Finishing the reading material about verbs, it is time to write another post:

Continue your observation list of the scene you observed for Unit 3, Journal Assignment 1 by noting several vivid action verbs. Revise some of your sentences using action verbs and/or write 2-3 new sentences with action verbs. Try not to use any of the forms of “to be” (is, are, was, etc.).  Underline the action verbs in your sentences. Again, you will want to keep all of these sentences at hand as you do the peer reviewed writing at the end of the unit.

I try to look at my previous list, and underline the action verbs:

  1. Mom is waving out of the balcony wishing me a good day.
  2. The two kids are holding their little hands together and signing a sweet song.
  3. A little girl, carrying a heavy bag on her back, is bitterly crying.
  4. I think she wants to cross the road.
  5. Workers gather in groups to take a taxi.
  6. Drivers set a competition ignoring all the screams and shouts of people around.
  7. Everyone in the street seems so busy.
  8. Those two high school boys are crazily riding their bicycles.
  9. Her lovely smile is still stuck in my mind.

Some new sentences with more action verbs:

  1. The little kids stopped singing and chased a small dog trying to pull its tail.
  2. Workers waited long for this day.
  3. The little girl loudly laughed when the two boys fell off their bicycles.
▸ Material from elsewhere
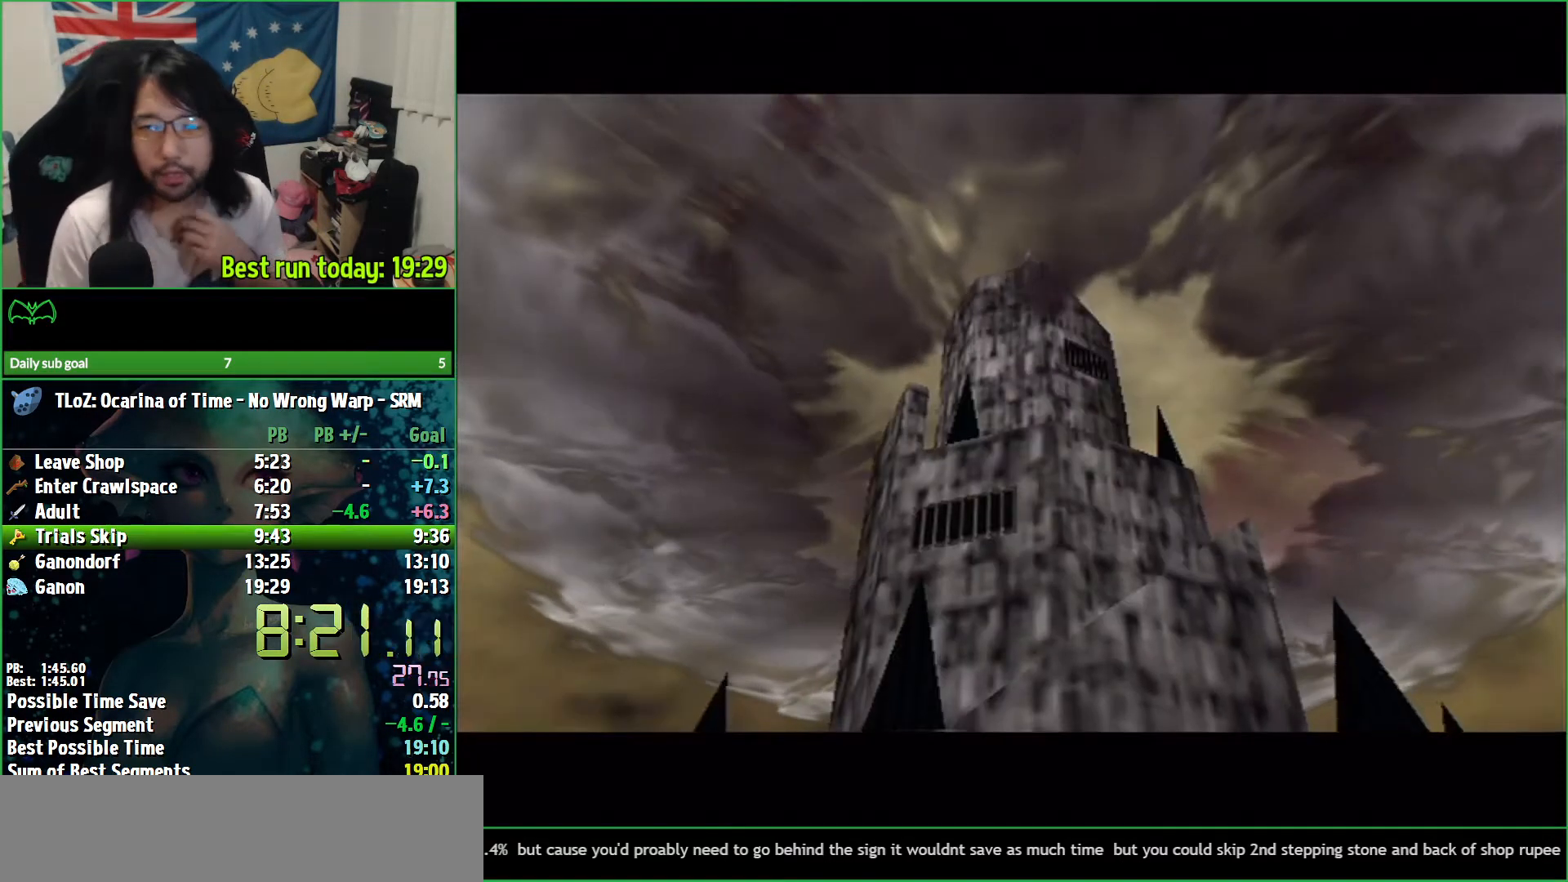
{"buttons": [], "left_stick": "center", "right_stick": "center", "events": [[133, "B", "down"], [267, "B", "up"], [333, "B", "down"], [467, "B", "up"]]}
Although this activity is valuable because it raises my awareness to a certain part of speech (e.g., action verbs … ), writing the whole description of the scene previously selected needs more verbs and other vocabulary. If I stick to these actions, it impedes my creativity. I spent much time to write these simple sentences. I don’t know why? On the other hand, I find it so easy when I respond to the forum threads and discuss topics with my colleagues. I guess thinking too much about what I’m going to write stifles my fluency of writing as my friend Debbie said in one of her comments here.